Scafaria draws her male characters as helpless buffoons disarmed by female cunning. The schmuck divorcées, snarling 20-somethings and aggressive CEOs that frequent the club are only tolerable when in a state of semi-consciousness, fumbling for their company credit cards. The sisterhood are united by a profound disinterest in the male species; male family members, friends or partners are largely missing from Hustlers. The male world, it seems, is something you enter, grab what you can to survive, and swiftly escape. Female campaigners accuse the hustlers of colluding with male fantasies and collaborating with the patriarchy. To be sure, the strippers are working on the frontlines of male desire – but those desires are a fatal weakness they exploit for cash, not a power structure they brainlessly reenact.

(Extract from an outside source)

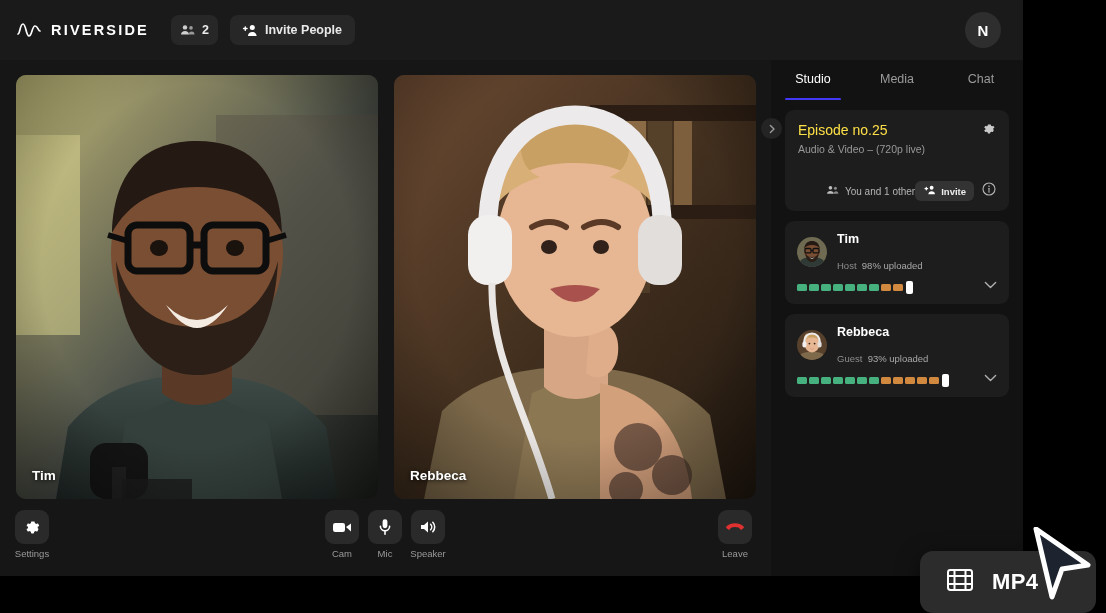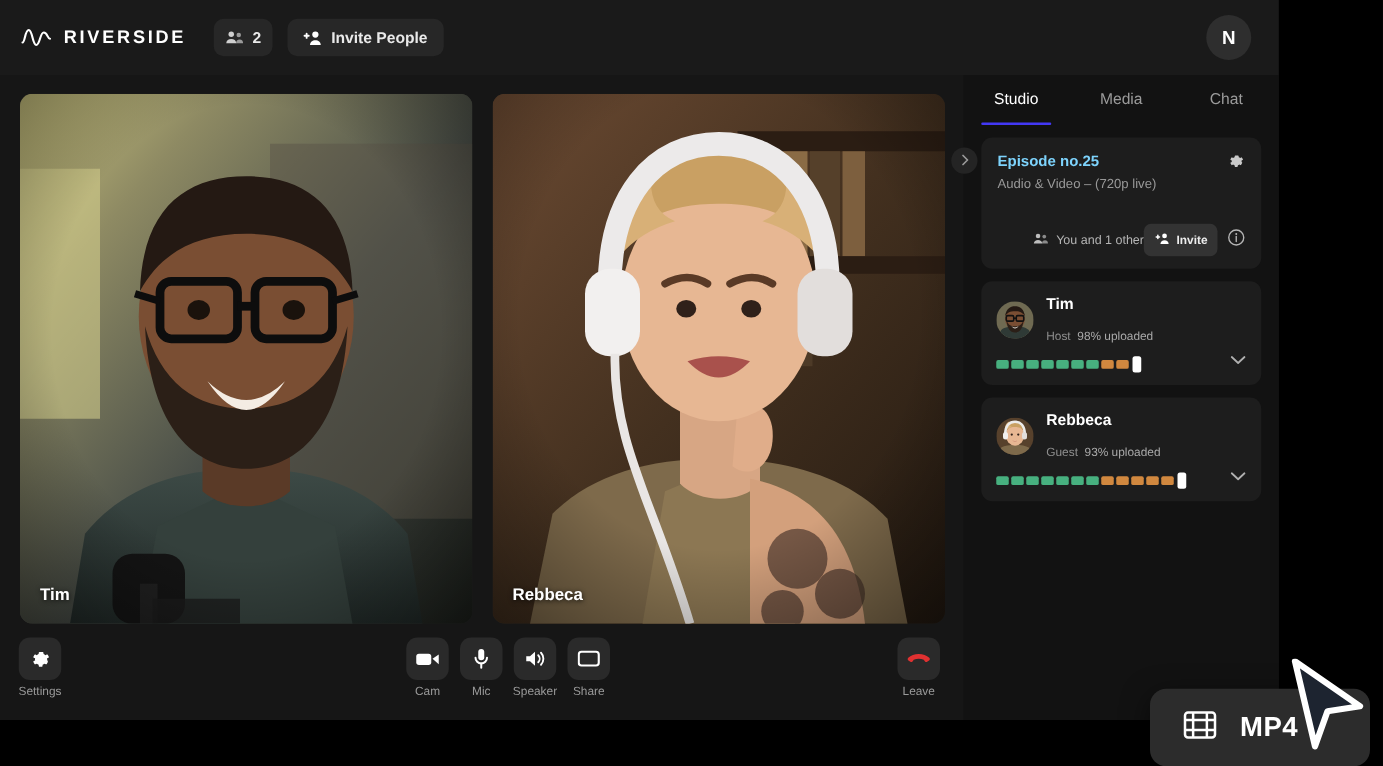"Episode no.25" .ep-title { color: #7dd3fc -> #fde047; font-size: 12px -> 14px; font-weight: bold -> normal }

Newly loaded, the central gang of four strippers-turned scammers – Dorothy (now Destiny), Ramona, Mercedes and Annabelle – revel in their wealth; this is their turn to experience the ease of not having to live pay cheque to pay cheque. Hustlers is a mixture of Betty Friedan and Nineties high-heeled empowerment – women buy their way to liberation by paying other women to do the dirty work (the hustlers hire nannies to help with childcare). If you’re looking for the communist manifesto, you won’t find it here. Sex work earns its place among other respectable forms of capitalist self-sufficiency, restaging the entrepreneurialism of Stormi Daniels. Again and again, Dorothy insists she doesn’t want to depend on anyone.
Watching the hustlers enact a campaign of opulent vengeance on the suited men who tanked the economy is undeniably fun, though. “Hard working people lost everything,” rages Ramona. In Shakespearean rhythm, their revenge ultimately spells downfall. As the gang plays a high-stakes game of individual swindle, they stray into increasingly dubious moral territory: their targets become so helpless that they become the objects of our sympathy.
But the analogy Hustlers draws between Wall Street and the seedy dealings of a strip club replays the same stigma that the film attempts to confront. The sisterhood remain carefully detached from sex work that involves physical contact. When Russian migrant workers arrive at the club and breezily give out blowjobs, the central gang carefully toe the line of mainstream respectability – the American hustlers don’t want to “go there”. The film demonises “junkies” and “felons”, and distances its characters from the murkier areas of their profession. It replays a dangerous distinction between archetypes of “good” and “bad” sex workers, between the middle-class, happy stripper, and the messy, drug-addled migrant struggling to get by. In reality, laws around drug criminalisation, borders, policing and incarceration endanger the lives of all sex workers (if to varying degrees).
Still, leaving the cinema, I felt grateful to Hustlers for not punishing the profession it dramatises. The film is an idealised American dream, rolled in glitter and snorted off someone else’s inner thigh. It’s committed to the humanity of its characters, and their struggle for the kind of power and freedom which gets handed out on a silver platter to people utterly unlike them.